**Selected excerpt**
========

The Past-Master () is a Bulgarian satiric TV comedy film released in 1970, directed by Petar B. Vasilev. 
The movie turned the actor Kiril Gospodinov and his character Rangel Lelin - the past-master into one of the Trade Marks of the Bulgarian film art. The Past-Master became so popular that producers were made to consider sequels which eventually happened a decade later.

There are four more films released as sequels:
Bash Maystorat na Ekskurziya / The Past-Master on Excursion (1980)
Bash Maystorat Fermer / The Past-Master-Farmer (1981)
Bash Maystorat na More / The Past-Master at the Seaside (1982)
Bash Maystorat Nachalnik / The Past-Master - Boss (1983)

Plot
A research worker Robespier Galabov (Yakovlev) lives with his family in a small communal flat with shared kitchen and dreams about a self-contained home. Galabov meet Rangel Lelin (Gospodinov),  the well-known amidst the localities as  the past-master, when he realized that the new municipal apartment they apply for won't be ready in the next decade. The Past-Master promises to build the private house in a month. After starting the construction, Rangel Lelin constantly blackmail Galabov for more money through treat of "putting the hat".

Finally the house was built but the inauguration become gloomy. It turns out that the chimney of the fireplace doesn't work properly.
After days of  luckless attempts to solve the problem the past-master's brother come into sight. Knowing the Lelin's tricks he find a hat built in the chimney.

Production

Production company:
 Bulgarian National Television

Director:
Petar B. Vasilev devoted his works to the comedy and more accurately to satirical one. He created sequence of films, with the main character The Past-Master, which popularity goes beyond the scope of their contemporaneity.

========

(Structured pose output records)
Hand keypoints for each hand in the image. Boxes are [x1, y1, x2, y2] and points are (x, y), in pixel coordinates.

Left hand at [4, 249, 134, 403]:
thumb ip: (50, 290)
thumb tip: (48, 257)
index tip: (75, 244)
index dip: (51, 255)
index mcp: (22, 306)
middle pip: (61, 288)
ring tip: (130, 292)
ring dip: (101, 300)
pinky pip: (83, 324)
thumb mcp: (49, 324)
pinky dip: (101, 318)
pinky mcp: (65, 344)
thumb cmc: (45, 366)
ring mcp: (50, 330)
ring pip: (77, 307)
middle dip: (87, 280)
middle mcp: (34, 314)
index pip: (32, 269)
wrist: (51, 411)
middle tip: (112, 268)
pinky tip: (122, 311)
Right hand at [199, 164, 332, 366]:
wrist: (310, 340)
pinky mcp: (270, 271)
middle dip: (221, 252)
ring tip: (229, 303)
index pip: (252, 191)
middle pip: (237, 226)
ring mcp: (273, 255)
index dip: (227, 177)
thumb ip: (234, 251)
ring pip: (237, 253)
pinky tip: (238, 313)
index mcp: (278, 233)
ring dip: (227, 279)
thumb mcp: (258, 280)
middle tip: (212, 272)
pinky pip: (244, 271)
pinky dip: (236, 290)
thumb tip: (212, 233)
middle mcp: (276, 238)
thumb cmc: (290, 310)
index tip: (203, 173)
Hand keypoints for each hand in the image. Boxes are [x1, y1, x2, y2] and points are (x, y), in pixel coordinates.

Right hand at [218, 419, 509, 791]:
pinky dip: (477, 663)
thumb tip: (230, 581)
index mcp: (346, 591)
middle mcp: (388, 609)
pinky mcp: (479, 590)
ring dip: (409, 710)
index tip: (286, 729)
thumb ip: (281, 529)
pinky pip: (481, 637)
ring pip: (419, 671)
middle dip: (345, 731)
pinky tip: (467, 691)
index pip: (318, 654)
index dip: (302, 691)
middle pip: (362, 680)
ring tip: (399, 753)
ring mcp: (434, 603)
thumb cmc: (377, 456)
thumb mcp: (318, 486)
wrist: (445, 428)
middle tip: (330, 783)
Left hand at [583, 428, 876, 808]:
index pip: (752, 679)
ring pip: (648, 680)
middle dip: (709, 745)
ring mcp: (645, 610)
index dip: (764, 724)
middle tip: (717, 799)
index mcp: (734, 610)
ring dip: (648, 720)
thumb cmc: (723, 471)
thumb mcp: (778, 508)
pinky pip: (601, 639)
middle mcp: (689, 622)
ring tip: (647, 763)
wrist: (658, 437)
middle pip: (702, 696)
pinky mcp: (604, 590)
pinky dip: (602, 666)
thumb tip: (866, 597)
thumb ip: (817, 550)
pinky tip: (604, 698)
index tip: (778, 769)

========

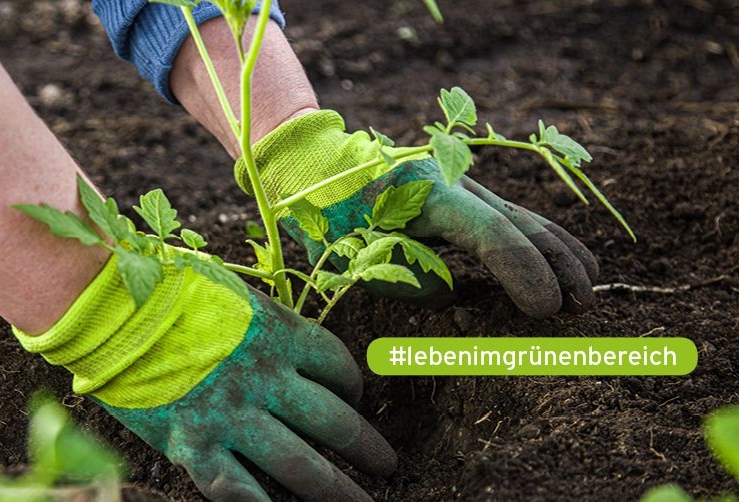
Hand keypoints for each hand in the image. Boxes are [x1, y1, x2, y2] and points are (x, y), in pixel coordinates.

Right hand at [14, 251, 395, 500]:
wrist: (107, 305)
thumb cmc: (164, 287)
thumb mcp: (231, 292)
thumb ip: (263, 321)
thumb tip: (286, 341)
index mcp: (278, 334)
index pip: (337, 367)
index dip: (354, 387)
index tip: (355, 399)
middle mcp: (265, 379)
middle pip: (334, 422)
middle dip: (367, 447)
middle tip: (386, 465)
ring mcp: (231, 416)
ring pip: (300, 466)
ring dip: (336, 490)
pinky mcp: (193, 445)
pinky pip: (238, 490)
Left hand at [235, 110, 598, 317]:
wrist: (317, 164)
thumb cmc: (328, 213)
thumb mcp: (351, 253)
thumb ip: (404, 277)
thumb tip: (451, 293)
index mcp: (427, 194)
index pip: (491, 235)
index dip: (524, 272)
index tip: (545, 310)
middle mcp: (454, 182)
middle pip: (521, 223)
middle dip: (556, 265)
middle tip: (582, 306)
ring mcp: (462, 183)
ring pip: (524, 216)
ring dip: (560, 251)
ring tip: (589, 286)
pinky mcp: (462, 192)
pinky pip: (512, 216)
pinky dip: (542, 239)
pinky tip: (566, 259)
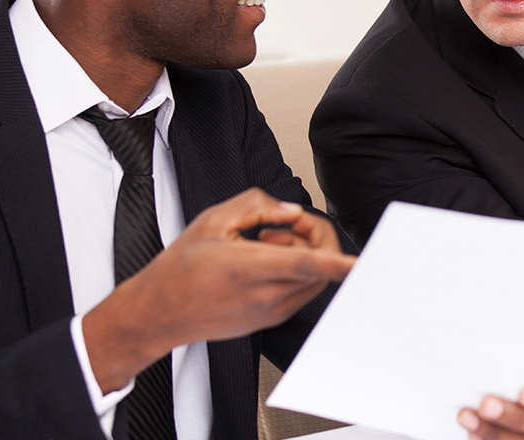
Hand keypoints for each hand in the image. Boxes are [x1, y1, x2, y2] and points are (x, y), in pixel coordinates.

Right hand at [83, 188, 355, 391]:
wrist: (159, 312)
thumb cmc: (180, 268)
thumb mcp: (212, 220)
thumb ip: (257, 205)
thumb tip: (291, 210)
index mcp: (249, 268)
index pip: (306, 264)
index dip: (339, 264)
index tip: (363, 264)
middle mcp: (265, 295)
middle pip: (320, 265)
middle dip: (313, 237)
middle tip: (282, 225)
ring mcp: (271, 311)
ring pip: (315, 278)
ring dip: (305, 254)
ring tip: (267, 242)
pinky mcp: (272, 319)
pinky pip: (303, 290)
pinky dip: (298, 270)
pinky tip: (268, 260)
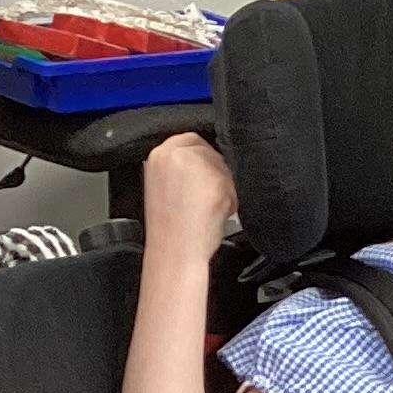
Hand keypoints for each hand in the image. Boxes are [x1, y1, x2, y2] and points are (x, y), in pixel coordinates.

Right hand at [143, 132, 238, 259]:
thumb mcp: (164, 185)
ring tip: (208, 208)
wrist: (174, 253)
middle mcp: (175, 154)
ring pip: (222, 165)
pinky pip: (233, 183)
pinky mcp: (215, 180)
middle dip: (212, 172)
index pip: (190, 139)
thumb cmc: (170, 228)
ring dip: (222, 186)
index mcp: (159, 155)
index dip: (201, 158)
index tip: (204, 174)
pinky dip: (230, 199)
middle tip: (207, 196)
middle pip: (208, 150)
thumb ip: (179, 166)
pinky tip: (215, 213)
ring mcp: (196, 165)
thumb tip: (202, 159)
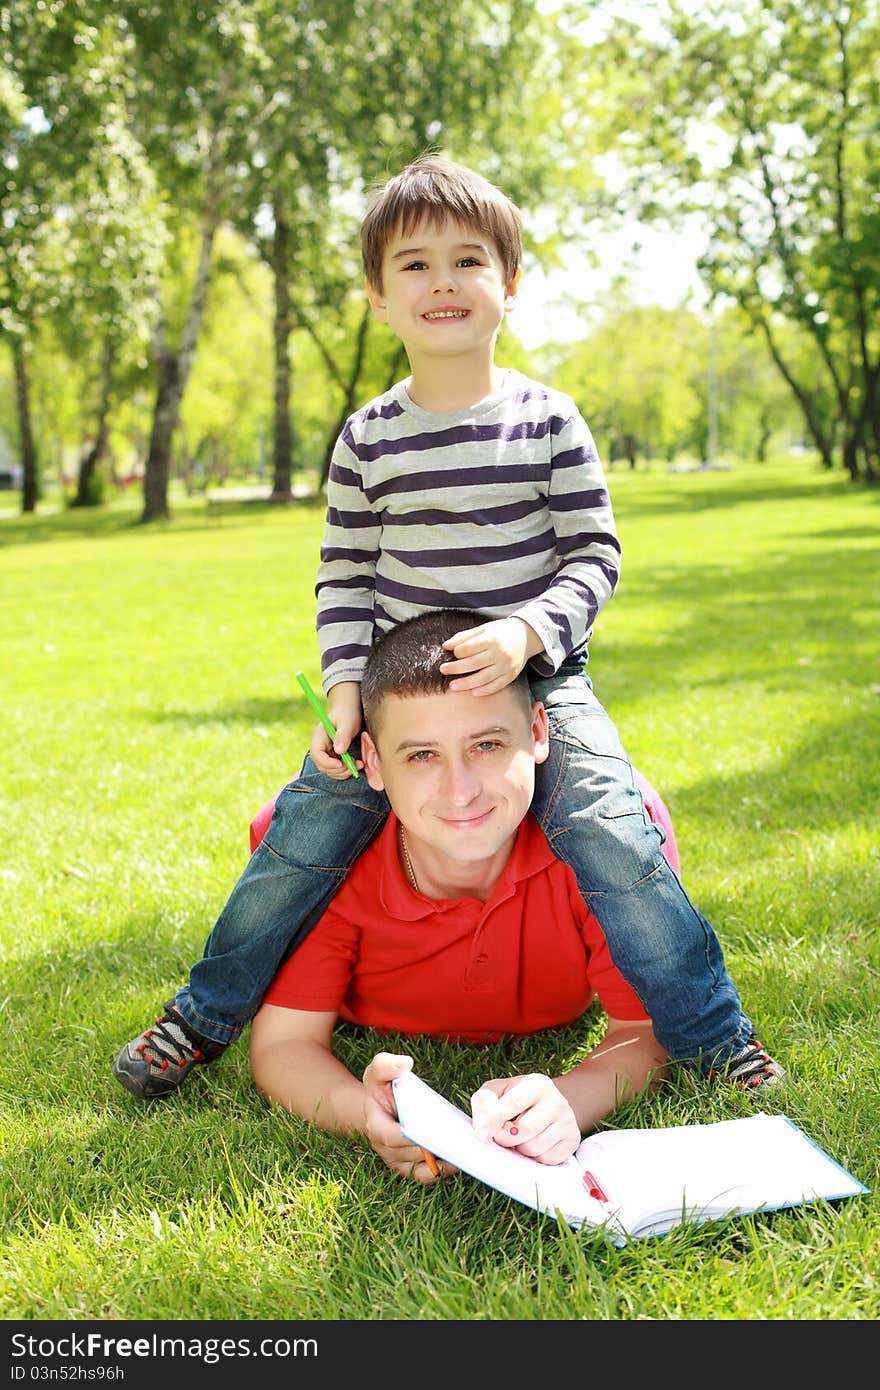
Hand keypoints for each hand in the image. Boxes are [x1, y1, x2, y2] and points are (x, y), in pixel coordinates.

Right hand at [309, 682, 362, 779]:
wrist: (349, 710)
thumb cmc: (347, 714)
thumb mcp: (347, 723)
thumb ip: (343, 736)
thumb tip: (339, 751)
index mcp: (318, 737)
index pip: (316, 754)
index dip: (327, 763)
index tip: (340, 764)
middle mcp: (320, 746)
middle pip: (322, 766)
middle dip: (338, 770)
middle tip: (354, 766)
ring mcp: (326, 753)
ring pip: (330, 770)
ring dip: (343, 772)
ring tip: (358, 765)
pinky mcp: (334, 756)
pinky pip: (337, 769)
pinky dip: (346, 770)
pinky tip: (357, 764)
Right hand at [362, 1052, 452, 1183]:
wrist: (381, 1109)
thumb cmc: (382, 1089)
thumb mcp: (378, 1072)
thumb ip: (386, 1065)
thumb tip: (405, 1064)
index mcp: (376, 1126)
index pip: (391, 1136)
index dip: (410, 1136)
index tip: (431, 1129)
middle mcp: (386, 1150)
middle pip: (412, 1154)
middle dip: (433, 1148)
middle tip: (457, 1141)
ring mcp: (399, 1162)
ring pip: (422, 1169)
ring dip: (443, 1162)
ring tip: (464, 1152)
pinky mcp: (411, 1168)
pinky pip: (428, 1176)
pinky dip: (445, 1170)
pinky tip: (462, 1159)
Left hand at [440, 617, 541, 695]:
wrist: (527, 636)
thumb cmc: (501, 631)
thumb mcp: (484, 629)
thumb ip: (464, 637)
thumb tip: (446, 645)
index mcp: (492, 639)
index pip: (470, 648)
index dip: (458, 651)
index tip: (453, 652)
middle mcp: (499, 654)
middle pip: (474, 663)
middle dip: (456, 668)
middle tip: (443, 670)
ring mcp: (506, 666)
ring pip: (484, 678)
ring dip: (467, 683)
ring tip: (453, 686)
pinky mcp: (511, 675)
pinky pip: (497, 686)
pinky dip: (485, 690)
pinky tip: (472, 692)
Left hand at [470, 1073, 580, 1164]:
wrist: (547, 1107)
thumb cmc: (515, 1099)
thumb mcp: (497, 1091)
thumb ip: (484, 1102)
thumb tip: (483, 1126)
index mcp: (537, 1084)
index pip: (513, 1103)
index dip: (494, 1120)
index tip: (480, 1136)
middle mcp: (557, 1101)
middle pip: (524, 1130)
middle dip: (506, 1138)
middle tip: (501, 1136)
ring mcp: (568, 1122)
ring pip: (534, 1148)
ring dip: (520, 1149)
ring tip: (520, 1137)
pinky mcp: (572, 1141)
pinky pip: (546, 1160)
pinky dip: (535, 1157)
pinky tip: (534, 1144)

========

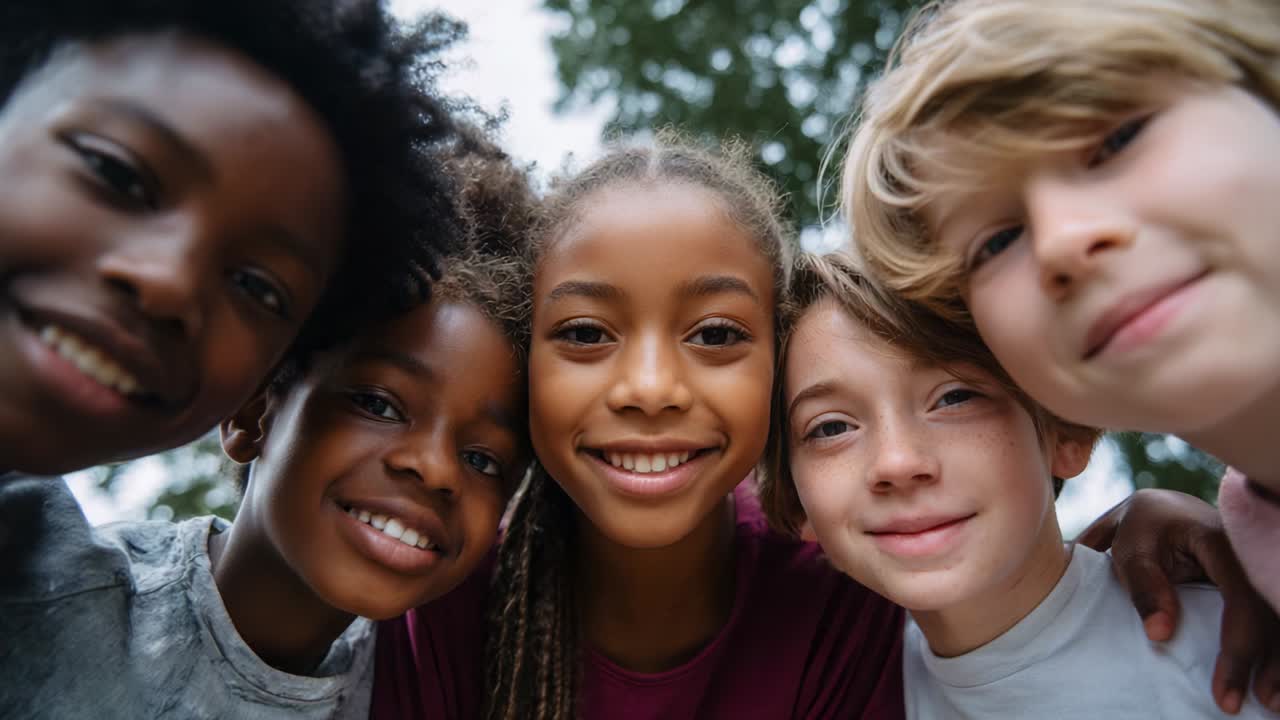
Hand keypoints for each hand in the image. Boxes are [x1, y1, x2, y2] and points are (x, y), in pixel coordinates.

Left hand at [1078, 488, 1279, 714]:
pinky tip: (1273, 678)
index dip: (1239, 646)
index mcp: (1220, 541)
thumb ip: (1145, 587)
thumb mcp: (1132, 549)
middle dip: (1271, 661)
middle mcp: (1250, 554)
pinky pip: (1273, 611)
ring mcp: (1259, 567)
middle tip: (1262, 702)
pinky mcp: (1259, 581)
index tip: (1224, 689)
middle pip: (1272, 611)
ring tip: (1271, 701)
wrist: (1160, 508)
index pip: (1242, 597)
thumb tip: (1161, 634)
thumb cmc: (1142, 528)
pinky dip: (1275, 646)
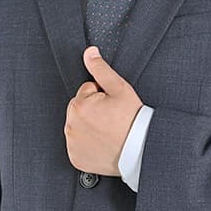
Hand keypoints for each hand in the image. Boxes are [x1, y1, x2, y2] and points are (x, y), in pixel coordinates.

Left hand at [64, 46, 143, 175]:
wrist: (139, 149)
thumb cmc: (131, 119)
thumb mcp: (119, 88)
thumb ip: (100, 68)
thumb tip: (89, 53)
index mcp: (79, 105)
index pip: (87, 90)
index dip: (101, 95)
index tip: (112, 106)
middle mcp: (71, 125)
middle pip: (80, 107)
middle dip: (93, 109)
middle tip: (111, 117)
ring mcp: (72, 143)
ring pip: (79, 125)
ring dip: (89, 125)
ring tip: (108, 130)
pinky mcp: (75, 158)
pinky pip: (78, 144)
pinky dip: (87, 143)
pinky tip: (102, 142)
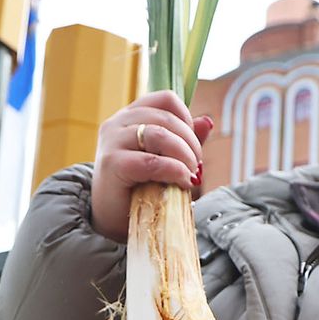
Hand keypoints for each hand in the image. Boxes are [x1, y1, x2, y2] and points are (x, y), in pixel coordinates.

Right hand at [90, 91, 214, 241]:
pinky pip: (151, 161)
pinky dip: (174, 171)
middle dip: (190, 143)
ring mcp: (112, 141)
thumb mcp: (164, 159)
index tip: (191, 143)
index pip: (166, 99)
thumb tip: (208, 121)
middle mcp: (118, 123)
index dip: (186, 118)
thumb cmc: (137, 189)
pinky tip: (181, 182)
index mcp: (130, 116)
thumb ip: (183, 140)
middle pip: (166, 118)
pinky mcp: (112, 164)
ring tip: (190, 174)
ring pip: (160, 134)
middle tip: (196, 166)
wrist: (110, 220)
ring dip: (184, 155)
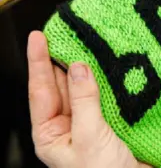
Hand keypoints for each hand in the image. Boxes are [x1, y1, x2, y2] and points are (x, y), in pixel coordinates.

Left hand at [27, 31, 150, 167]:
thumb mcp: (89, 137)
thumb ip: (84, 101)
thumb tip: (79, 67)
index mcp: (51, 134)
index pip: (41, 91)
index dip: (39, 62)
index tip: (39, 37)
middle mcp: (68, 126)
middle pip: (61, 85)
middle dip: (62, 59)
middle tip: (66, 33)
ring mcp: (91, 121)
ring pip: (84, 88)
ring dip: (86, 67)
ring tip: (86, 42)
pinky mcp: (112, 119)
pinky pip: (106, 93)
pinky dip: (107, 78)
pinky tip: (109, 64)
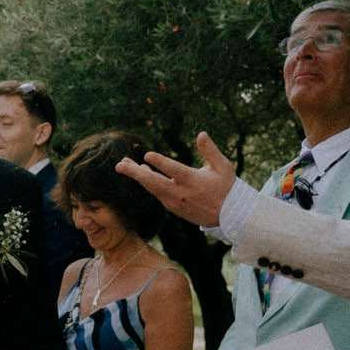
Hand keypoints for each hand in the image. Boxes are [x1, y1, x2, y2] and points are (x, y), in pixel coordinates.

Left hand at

========

**Problem set**
(1) Which production company made the film described in the film article?
(2) Echo the film article's text between "The Past-Master ()" and "The Past-Master-Farmer (1981)", inclusive.
These records have no connection to the film article.

**Results**
(1) Bulgarian National Television

(2)
The Past-Master () is a Bulgarian satiric TV comedy film released in 1970, directed by Petar B. Vasilev. 
The movie turned the actor Kiril Gospodinov and his character Rangel Lelin - the past-master into one of the Trade Marks of the Bulgarian film art. The Past-Master became so popular that producers were made to consider sequels which eventually happened a decade later.

There are four more films released as sequels:
Bash Maystorat na Ekskurziya / The Past-Master on Excursion (1980)
Bash Maystorat Fermer / The Past-Master-Farmer (1981)